A federal district judge in Montana earlier today dismissed a lawsuit filed by the Freedom from Religion Foundation to have the U.S. Forest Service remove a statue of Jesus on Big Mountain near Whitefish, Mont.
The statue, a memorial to those who lost their lives in World War II, was erected by the Knights of Columbus 60 years ago and is known as “Big Mountain Jesus.” The memorial is privately maintained and located in the middle of a commercial ski resort on Forest Service property.
The Wisconsin-based Freedom from Religion Foundation said the statue could not be legally displayed on government-owned land because of its religious nature.
Rejecting the group’s argument, U.S. District Judge Dana Christensen, who was appointed by President Barack Obama in 2011, held that the 60-year-old memorial did not violate the First Amendment.

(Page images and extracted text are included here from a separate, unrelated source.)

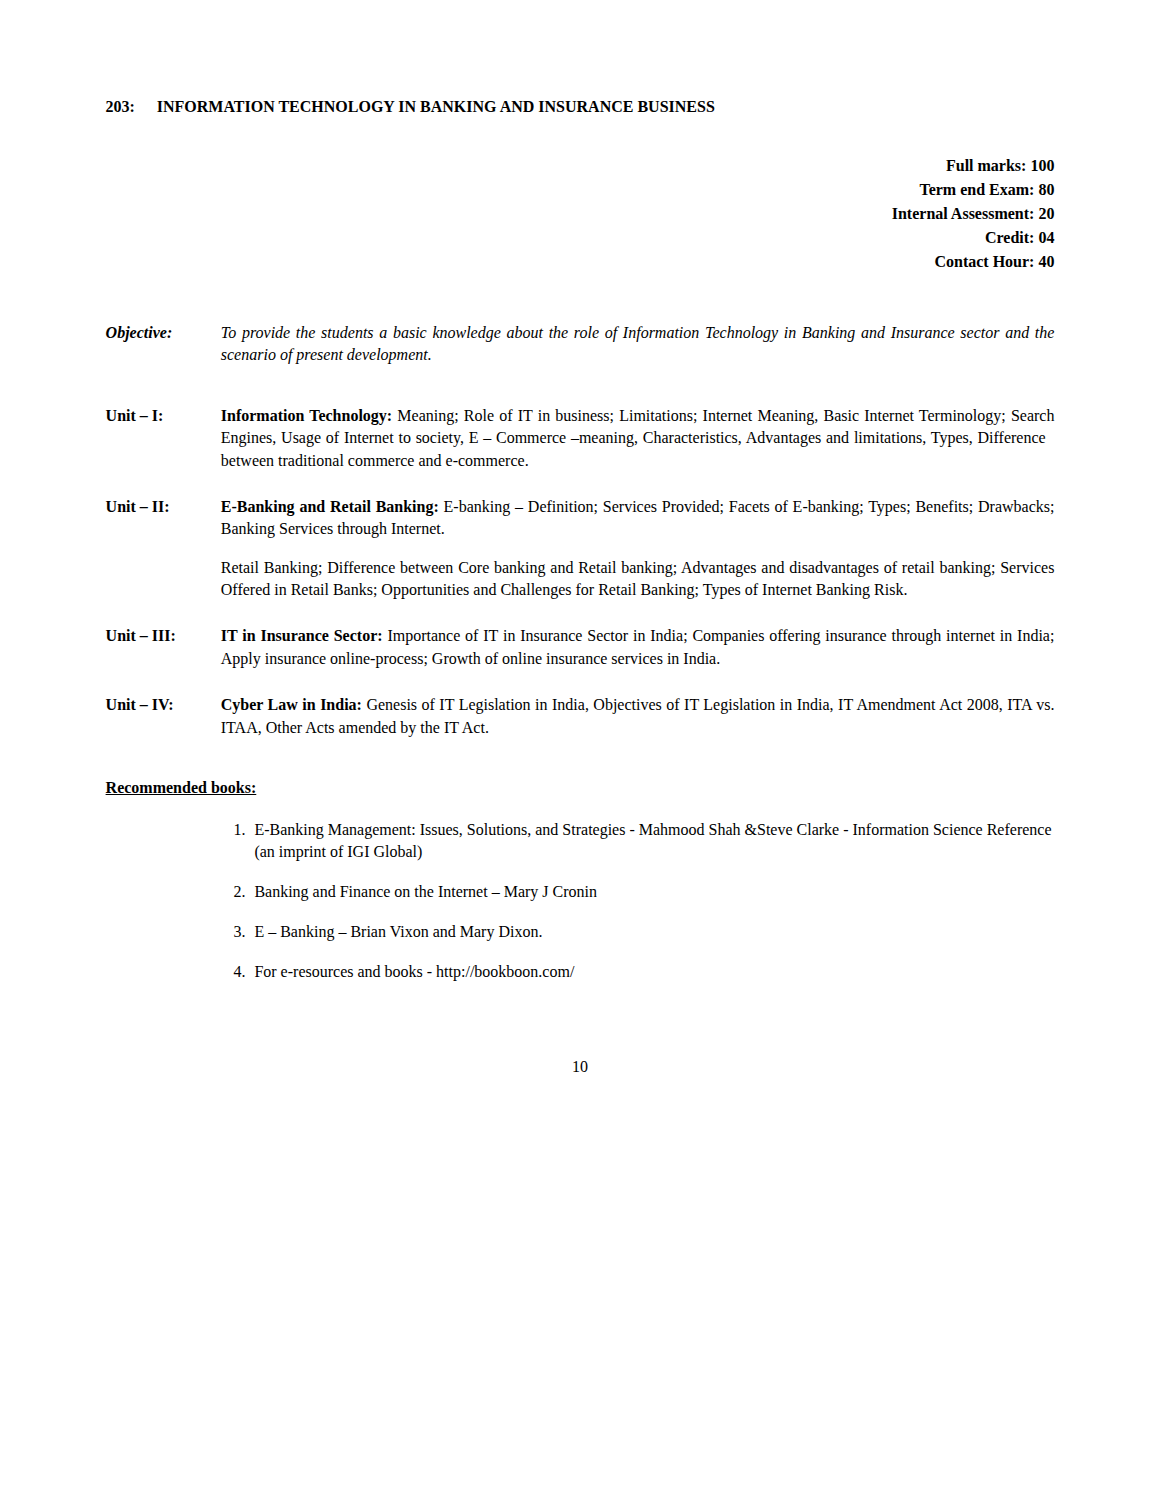203: INFORMATION TECHNOLOGY IN BANKING AND INSURANCE BUSINESS
Full marks: 100
Term end Exam: 80
Internal Assessment: 20
Credit: 04
Contact Hour: 40
Objective:
To provide the students a basic knowledge about the role of Information Technology in Banking and Insurance sector and the scenario of present development.
Unit – I:
Information Technology: Meaning; Role of IT in business; Limitations; Internet Meaning, Basic Internet Terminology; Search Engines, Usage of Internet to society, E – Commerce –meaning, Characteristics, Advantages and limitations, Types, Difference between traditional commerce and e-commerce.
Unit – II:
E-Banking and Retail Banking: E-banking – Definition; Services Provided; Facets of E-banking; Types; Benefits; Drawbacks; Banking Services through Internet.
Retail Banking; Difference between Core banking and Retail banking; Advantages and disadvantages of retail banking; Services Offered in Retail Banks; Opportunities and Challenges for Retail Banking; Types of Internet Banking Risk.
Unit – III:
IT in Insurance Sector: Importance of IT in Insurance Sector in India; Companies offering insurance through internet in India; Apply insurance online-process; Growth of online insurance services in India.
Unit – IV:
Cyber Law in India: Genesis of IT Legislation in India, Objectives of IT Legislation in India, IT Amendment Act 2008, ITA vs. ITAA, Other Acts amended by the IT Act.
Recommended books:
E-Banking Management: Issues, Solutions, and Strategies - Mahmood Shah &Steve Clarke - Information Science Reference (an imprint of IGI Global)
Banking and Finance on the Internet – Mary J Cronin
E – Banking – Brian Vixon and Mary Dixon.
For e-resources and books - http://bookboon.com/
10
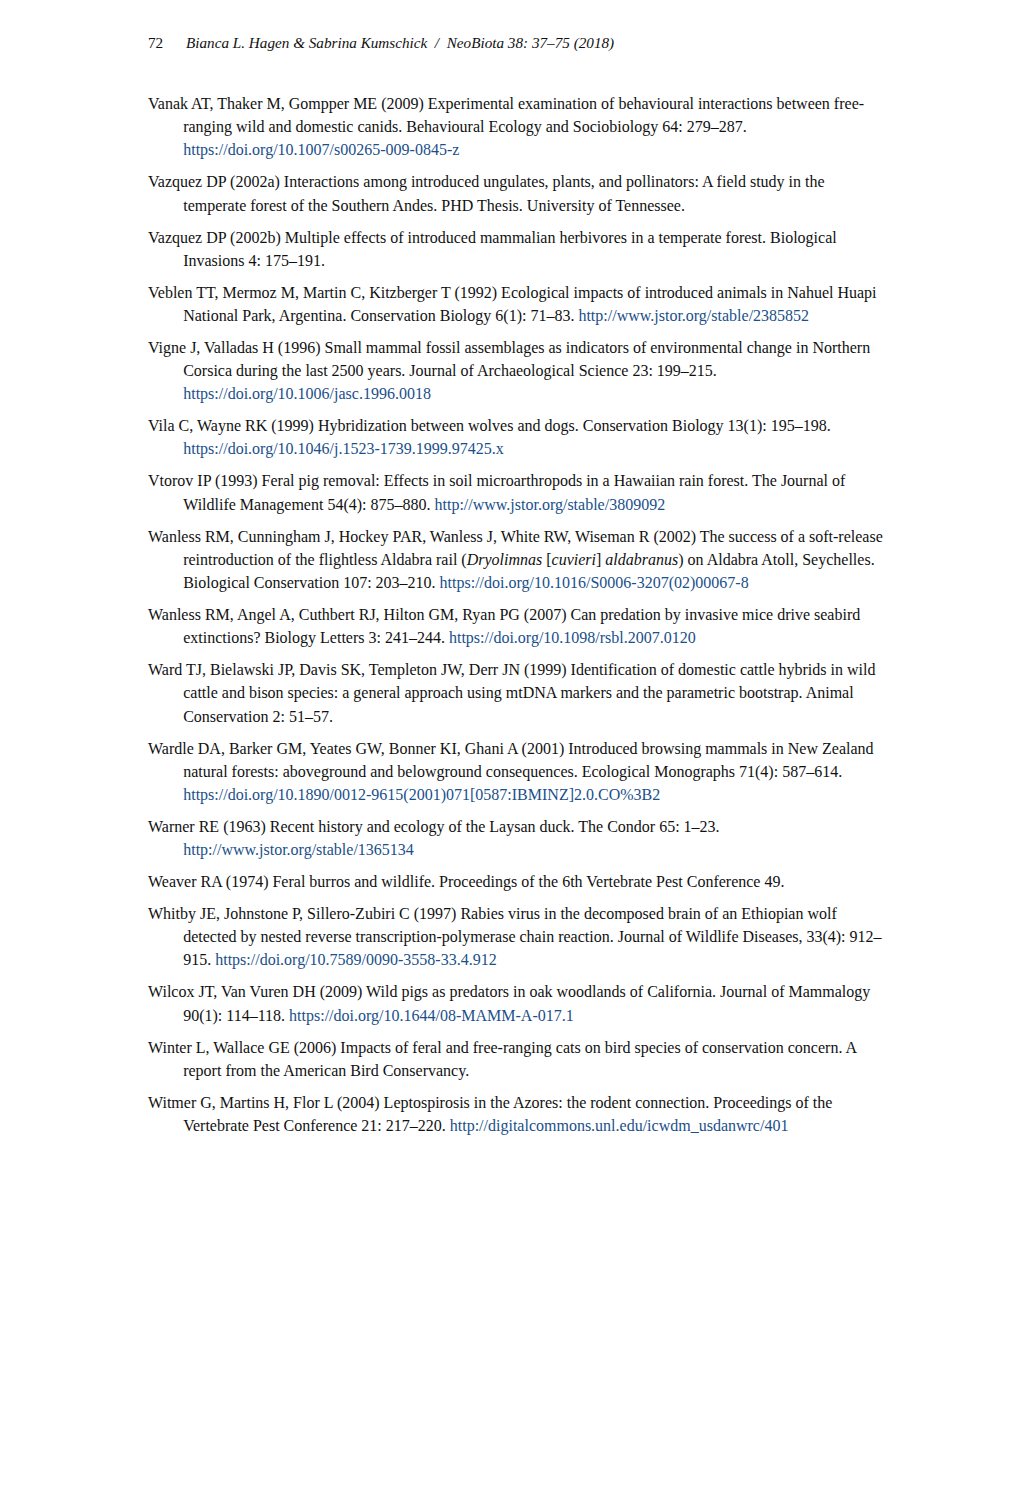72 Bianca L. Hagen & Sabrina Kumschick / NeoBiota 38: 37–75 (2018)
Vanak AT, Thaker M, Gompper ME (2009) Experimental examination of behavioural interactions between free-ranging wild and domestic canids. Behavioural Ecology and Sociobiology 64: 279–287. https://doi.org/10.1007/s00265-009-0845-z
Vazquez DP (2002a) Interactions among introduced ungulates, plants, and pollinators: A field study in the temperate forest of the Southern Andes. PHD Thesis. University of Tennessee.
Vazquez DP (2002b) Multiple effects of introduced mammalian herbivores in a temperate forest. Biological Invasions 4: 175–191.
Veblen TT, Mermoz M, Martin C, Kitzberger T (1992) Ecological impacts of introduced animals in Nahuel Huapi National Park, Argentina. Conservation Biology 6(1): 71–83. http://www.jstor.org/stable/2385852
Vigne J, Valladas H (1996) Small mammal fossil assemblages as indicators of environmental change in Northern Corsica during the last 2500 years. Journal of Archaeological Science 23: 199–215. https://doi.org/10.1006/jasc.1996.0018
Vila C, Wayne RK (1999) Hybridization between wolves and dogs. Conservation Biology 13(1): 195–198. https://doi.org/10.1046/j.1523-1739.1999.97425.x
Vtorov IP (1993) Feral pig removal: Effects in soil microarthropods in a Hawaiian rain forest. The Journal of Wildlife Management 54(4): 875–880. http://www.jstor.org/stable/3809092
Wanless RM, Cunningham J, Hockey PAR, Wanless J, White RW, Wiseman R (2002) The success of a soft-release reintroduction of the flightless Aldabra rail (Dryolimnas [cuvieri] aldabranus) on Aldabra Atoll, Seychelles. Biological Conservation 107: 203–210. https://doi.org/10.1016/S0006-3207(02)00067-8
Wanless RM, Angel A, Cuthbert RJ, Hilton GM, Ryan PG (2007) Can predation by invasive mice drive seabird extinctions? Biology Letters 3: 241–244. https://doi.org/10.1098/rsbl.2007.0120
Ward TJ, Bielawski JP, Davis SK, Templeton JW, Derr JN (1999) Identification of domestic cattle hybrids in wild cattle and bison species: a general approach using mtDNA markers and the parametric bootstrap. Animal Conservation 2: 51–57.
Wardle DA, Barker GM, Yeates GW, Bonner KI, Ghani A (2001) Introduced browsing mammals in New Zealand natural forests: aboveground and belowground consequences. Ecological Monographs 71(4): 587–614. https://doi.org/10.1890/0012-9615(2001)071[0587:IBMINZ]2.0.CO%3B2
Warner RE (1963) Recent history and ecology of the Laysan duck. The Condor 65: 1–23. http://www.jstor.org/stable/1365134
Weaver RA (1974) Feral burros and wildlife. Proceedings of the 6th Vertebrate Pest Conference 49.
Whitby JE, Johnstone P, Sillero-Zubiri C (1997) Rabies virus in the decomposed brain of an Ethiopian wolf detected by nested reverse transcription-polymerase chain reaction. Journal of Wildlife Diseases, 33(4): 912–915. https://doi.org/10.7589/0090-3558-33.4.912
Wilcox JT, Van Vuren DH (2009) Wild pigs as predators in oak woodlands of California. Journal of Mammalogy 90(1): 114–118. https://doi.org/10.1644/08-MAMM-A-017.1
Winter L, Wallace GE (2006) Impacts of feral and free-ranging cats on bird species of conservation concern. A report from the American Bird Conservancy.
Witmer G, Martins H, Flor L (2004) Leptospirosis in the Azores: the rodent connection. Proceedings of the Vertebrate Pest Conference 21: 217–220. http://digitalcommons.unl.edu/icwdm_usdanwrc/401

“Unquestionably, Big Mountain Jesus is a religious symbol commonly associated with one form of religion,” he said. “But not every religious symbol runs afoul of the Establishment Clause of the United States Constitution. Big Mountain Jesus is one of the only vestiges that remains of the early days of skiing at Big Mountain, and to many serves as a historical reminder of those bygone days.”
Eric Rassbach, deputy general counsel for the Becket Fund for Religious Liberty, who defended the memorial in court, praised the judge’s decision: “The court’s common-sense decision today honors our veterans, preserves our nation’s history, and rejects the idea that all religious symbols must be banished from public property.”
The Knights of Columbus leased the 25-foot-by-25-foot plot of land, maintained the memorial, and renewed its permit to do so every 10 years without incident, until 2010, when the Freedom from Religion Foundation filed suit.
“We still don’t know if a tree falling in a forest makes a sound,” Rassbach said. But we can be sure that a lonely Jesus statue standing in a Montana forest doesn’t create an official state religion for the United States.”